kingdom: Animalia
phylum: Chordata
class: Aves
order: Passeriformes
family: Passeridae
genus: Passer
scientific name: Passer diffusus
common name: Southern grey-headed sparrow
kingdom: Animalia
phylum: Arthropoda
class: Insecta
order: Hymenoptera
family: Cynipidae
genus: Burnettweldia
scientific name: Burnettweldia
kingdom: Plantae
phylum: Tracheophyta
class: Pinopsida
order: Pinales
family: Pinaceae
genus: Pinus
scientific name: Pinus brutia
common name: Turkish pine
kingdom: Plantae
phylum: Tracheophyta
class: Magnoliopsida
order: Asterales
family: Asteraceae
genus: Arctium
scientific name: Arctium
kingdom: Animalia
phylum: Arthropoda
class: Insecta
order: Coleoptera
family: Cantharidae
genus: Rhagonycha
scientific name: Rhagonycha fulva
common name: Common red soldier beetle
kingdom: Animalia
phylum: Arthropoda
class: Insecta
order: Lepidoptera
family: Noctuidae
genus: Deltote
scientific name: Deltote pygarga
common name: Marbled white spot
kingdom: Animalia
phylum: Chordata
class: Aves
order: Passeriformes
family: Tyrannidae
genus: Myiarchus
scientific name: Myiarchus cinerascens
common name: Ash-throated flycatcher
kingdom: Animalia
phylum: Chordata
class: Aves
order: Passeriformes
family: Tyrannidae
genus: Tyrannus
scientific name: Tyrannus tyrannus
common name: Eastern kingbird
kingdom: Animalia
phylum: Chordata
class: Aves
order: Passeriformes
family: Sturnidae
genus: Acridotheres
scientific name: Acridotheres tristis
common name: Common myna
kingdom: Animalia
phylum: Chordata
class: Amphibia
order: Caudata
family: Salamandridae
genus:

### Goal
Retype the data above verbatim, starting from the line with "genus: Burnettweldia" up to and including the line with "scientific name: Tyrannus tyrannus".

### Task solution
genus: Burnettweldia
scientific name: Burnettweldia
kingdom: Plantae
phylum: Tracheophyta
class: Pinopsida
order: Pinales
family: Pinaceae
genus: Pinus
scientific name: Pinus brutia
common name: Turkish pine
kingdom: Plantae
phylum: Tracheophyta
class: Magnoliopsida
order: Asterales
family: Asteraceae
genus: Arctium
scientific name: Arctium
kingdom: Animalia
phylum: Arthropoda
class: Insecta
order: Coleoptera
family: Cantharidae
genus: Rhagonycha
scientific name: Rhagonycha fulva
common name: Common red soldier beetle
kingdom: Animalia
phylum: Arthropoda
class: Insecta
order: Lepidoptera
family: Noctuidae
genus: Deltote
scientific name: Deltote pygarga
common name: Marbled white spot
kingdom: Animalia
phylum: Chordata
class: Aves
order: Passeriformes
family: Tyrannidae
genus: Myiarchus
scientific name: Myiarchus cinerascens
common name: Ash-throated flycatcher
kingdom: Animalia
phylum: Chordata
class: Aves
order: Passeriformes
family: Tyrannidae
genus: Tyrannus
scientific name: Tyrannus tyrannus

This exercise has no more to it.